A mesa intitulada Mulheres Transatlânticas, marcada para segunda-feira, às 20h, reunirá mulheres nascidas em países desenvolvidos que posicionaram o feminismo negro como elemento central para discutir criticamente os legados coloniais, entre as quais estão a professora nigeriana Oyeronke Oyewumi, a escritora e professora holandesa Gloria Daisy Wekker e a fotógrafa franco-senegalesa Mame Fatou Niang.

 

Na terça-feira, 12, às 13h, a mesa Quilombo Acadêmico: Histórias de Mulheres Afrodiaspóricas - Escritoras e Escrevivências terá como debatedoras a escritora colombiana Maricel Lopes, as educadoras Renata Falleti, Ádria Cerqueira e Jhenifer dos Santos e as doutoras em história Iraneide Silva e Marley Silva.

 

As escritoras Conceição Evaristo, brasileira, e Bernardine Evaristo, britânica, participarão na quarta-feira, 13, às 19h50, da mesa literária Tão inseridas/Tão excluídas.

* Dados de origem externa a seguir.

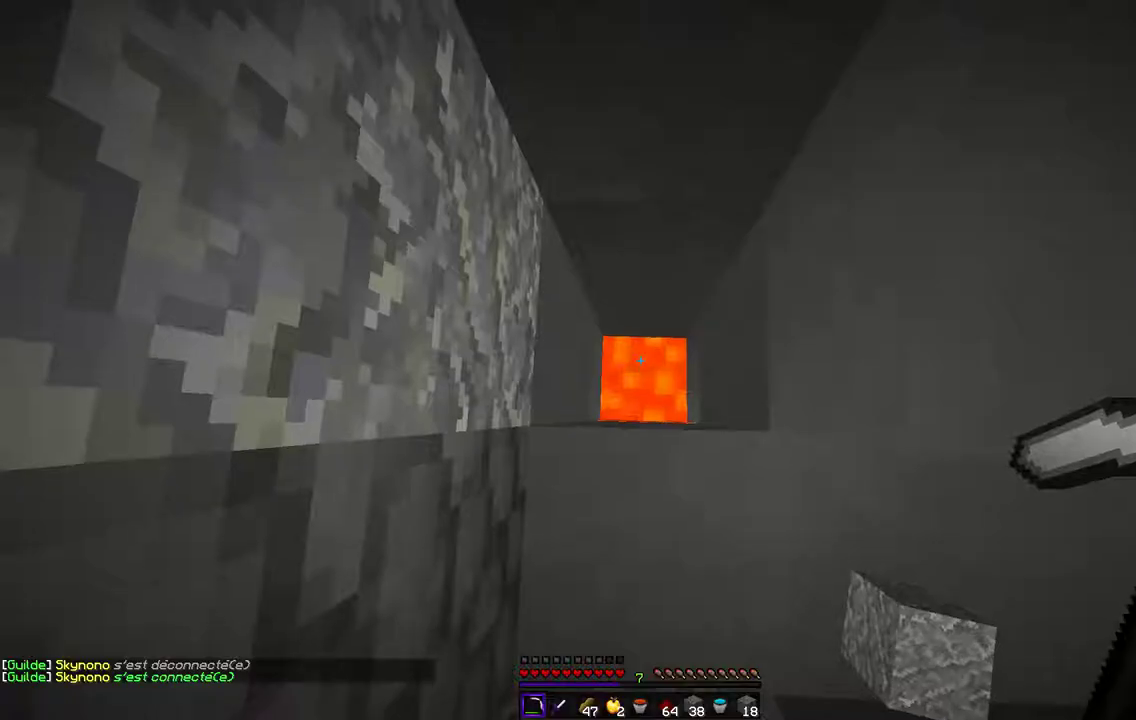
{"keys": [], "mouse": [], "events": []}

No dia seguinte, às 19h30, outra mesa literária, No Conforto da Minha Concha, reunirá as escritoras brasileiras Eliana Alves Cruz e Luciany Aparecida e a francesa Marie NDiaye.

 

Na sexta-feira, 15, às 18h, o destaque é o podcast Angu de Grilo, ao vivo, na Flup. As jornalistas Bela Reis e Flavia Oliveira, que são mãe e filha, entrevistam a escritora e ativista Sueli Carneiro e a artista de performance Luanda Carneiro, que também são mãe e filha.

 

Fotos: Reprodução/Google

 

No sábado, 16, às 20h30, destaque para a mesa literária Notícias Poéticas entre Brasil e Angola, com o cantor e compositor brasileiro Tiganá Santana, a poeta e dramaturga Leda Maria Martins e o músico e escritor angolano Kalaf Epalanga.

 

No domingo, 17, último dia da Flup, às 16h, haverá a mesa literária Se eu não contasse a minha história, ninguém o faria por mim, com a historiadora e pesquisadora francesa Olivette Otele e a ativista antiglobalização e de direitos e escritora malinesa Aminata Traoré.

 

Durante o Ciclo de Debates Aquilombamentos, representantes de comunidades e de organizações ligadas a questões raciais, étnicas, de gênero e climáticas precederão o fórum do G20, fortalecendo o debate público sobre as questões das periferias – globais e brasileiras – em conexão com movimentos de resistência.

 

Reconhecida em 2023 como Patrimônio Cultural de Natureza Imaterial pela Assembleia Legislativa do Estado do Rio de Janeiro, a Flup é gratuita, para todas as idades.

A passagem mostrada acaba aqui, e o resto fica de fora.